▸ **Required action**: Below are the records. Retype, exactly, the lines from the first through the line with "Image 1: EM", and leave out the pictures.

Stored dataset items:

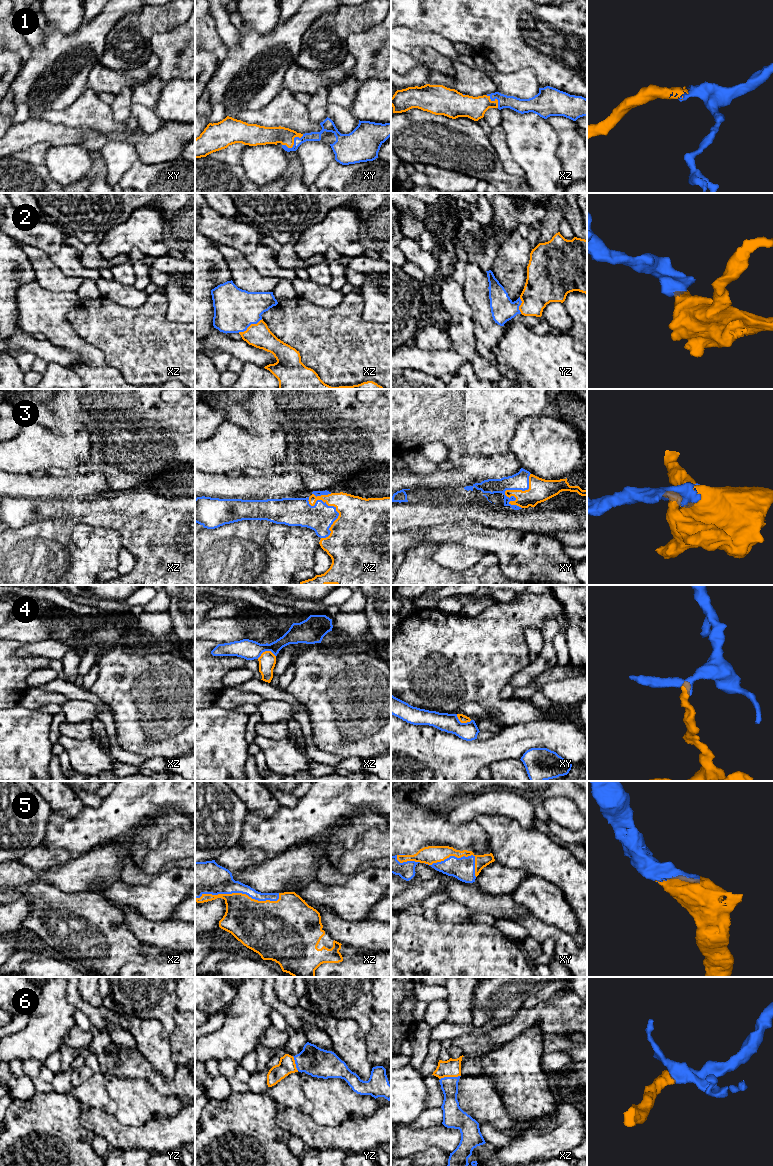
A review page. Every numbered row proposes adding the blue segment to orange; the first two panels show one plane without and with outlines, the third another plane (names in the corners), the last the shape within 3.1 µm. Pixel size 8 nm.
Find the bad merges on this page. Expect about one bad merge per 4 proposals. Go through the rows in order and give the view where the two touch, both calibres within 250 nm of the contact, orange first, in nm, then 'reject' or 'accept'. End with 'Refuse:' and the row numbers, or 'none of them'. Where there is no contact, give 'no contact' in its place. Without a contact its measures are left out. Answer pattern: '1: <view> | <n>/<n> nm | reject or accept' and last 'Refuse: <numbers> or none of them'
1: xy | 150/80 nm | accept
2: xz | 190/340 nm | accept
3: xy | 190/140 nm | accept
4: xz | 140/160 nm | reject
5: xz | 360/240 nm | accept
6: xz | 140/140 nm | accept
Refuse: 4

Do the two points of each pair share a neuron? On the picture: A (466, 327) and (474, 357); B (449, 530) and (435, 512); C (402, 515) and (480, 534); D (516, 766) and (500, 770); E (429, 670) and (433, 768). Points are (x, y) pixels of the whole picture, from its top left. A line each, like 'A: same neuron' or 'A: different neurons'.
A: same neuron
B: different neurons
C: different neurons
D: same neuron
E: different neurons

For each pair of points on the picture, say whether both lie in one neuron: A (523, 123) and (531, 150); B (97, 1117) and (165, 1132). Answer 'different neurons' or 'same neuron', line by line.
A: same neuron
B: same neuron

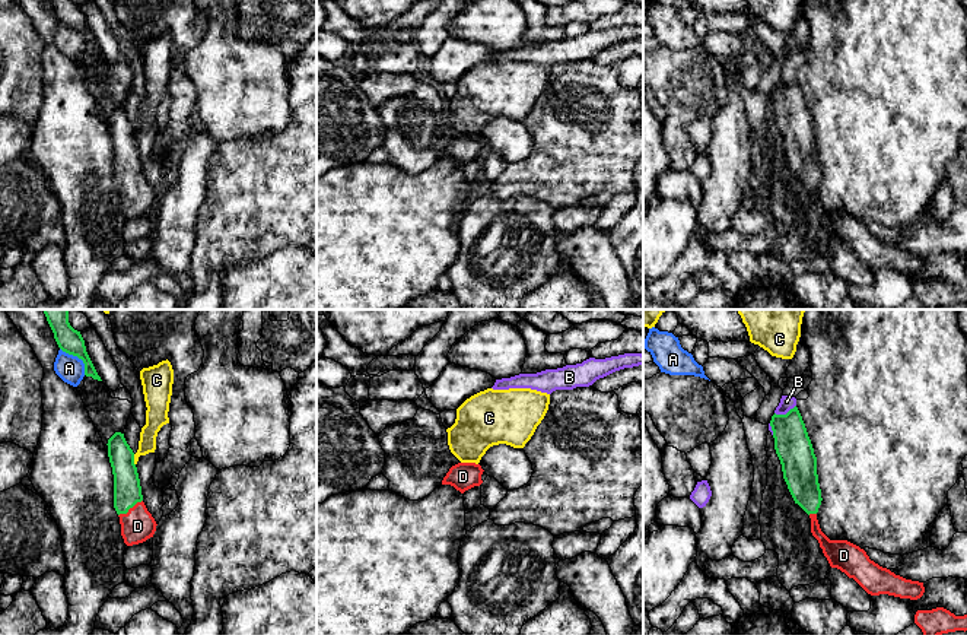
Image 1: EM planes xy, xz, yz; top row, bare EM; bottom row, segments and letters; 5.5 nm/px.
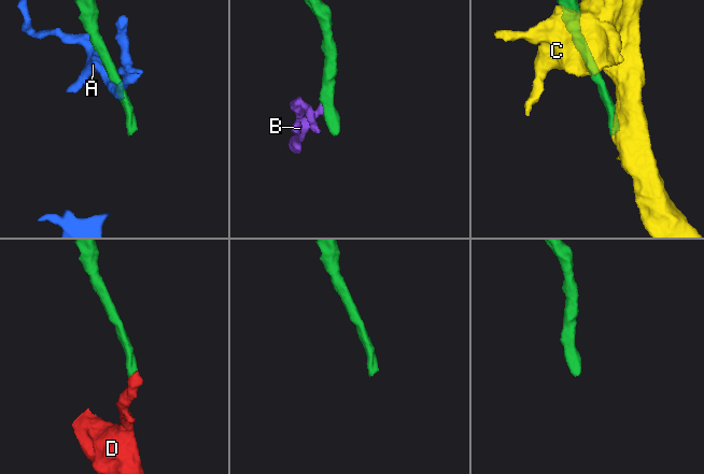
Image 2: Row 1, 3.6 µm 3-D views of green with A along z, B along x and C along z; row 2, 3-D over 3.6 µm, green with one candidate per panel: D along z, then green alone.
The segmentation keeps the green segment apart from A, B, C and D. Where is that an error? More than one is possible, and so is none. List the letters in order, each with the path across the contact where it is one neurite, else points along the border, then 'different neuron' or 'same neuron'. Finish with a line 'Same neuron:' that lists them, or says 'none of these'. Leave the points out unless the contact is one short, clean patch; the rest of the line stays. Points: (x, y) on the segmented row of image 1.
A: different neuron
B: border along yz (795, 405), (785, 413), (775, 413); different neuron
C: border along xy (133, 454), (134, 464); different neuron
D: runs through xy (127, 492), (130, 507), (137, 526); same neuron
Same neuron: D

▸ **Written solution**:
A review page. Every numbered row proposes adding the blue segment to orange; the first two panels show one plane without and with outlines, the third another plane (names in the corners), the last the shape within 3.1 µm. Pixel size 8 nm.
Find the bad merges on this page. Expect about one bad merge per 4 proposals. Go through the rows in order and give the view where the two touch, both calibres within 250 nm of the contact, orange first, in nm, then 'reject' or 'accept'. End with 'Refuse:' and the row numbers, or 'none of them'. Where there is no contact, give 'no contact' in its place. Without a contact its measures are left out. Answer pattern: '1: <view> | <n>/<n> nm | reject or accept' and last 'Refuse: <numbers> or none of them'
1: xy | 150/80 nm | accept
2: xz | 190/340 nm | accept
3: xy | 190/140 nm | accept
4: xz | 140/160 nm | reject
5: xz | 360/240 nm | accept
6: xz | 140/140 nm | accept
Refuse: 4

Do the two points of each pair share a neuron? On the picture: A (466, 327) and (474, 357); B (449, 530) and (435, 512); C (402, 515) and (480, 534); D (516, 766) and (500, 770); E (429, 670) and (433, 768). Points are (x, y) pixels of the whole picture, from its top left. A line each, like 'A: same neuron' or 'A: different neurons'.
A: same neuron
B: different neurons
C: different neurons
D: same neuron
E: different neurons

For each pair of points on the picture, say whether both lie in one neuron: A (523, 123) and (531, 150); B (97, 1117) and (165, 1132). Answer 'different neurons' or 'same neuron', line by line.
A: same neuron
B: same neuron

Image 1: EM planes xy, xz, yz; top row, bare EM; bottom row, segments and letters; 5.5 nm/px.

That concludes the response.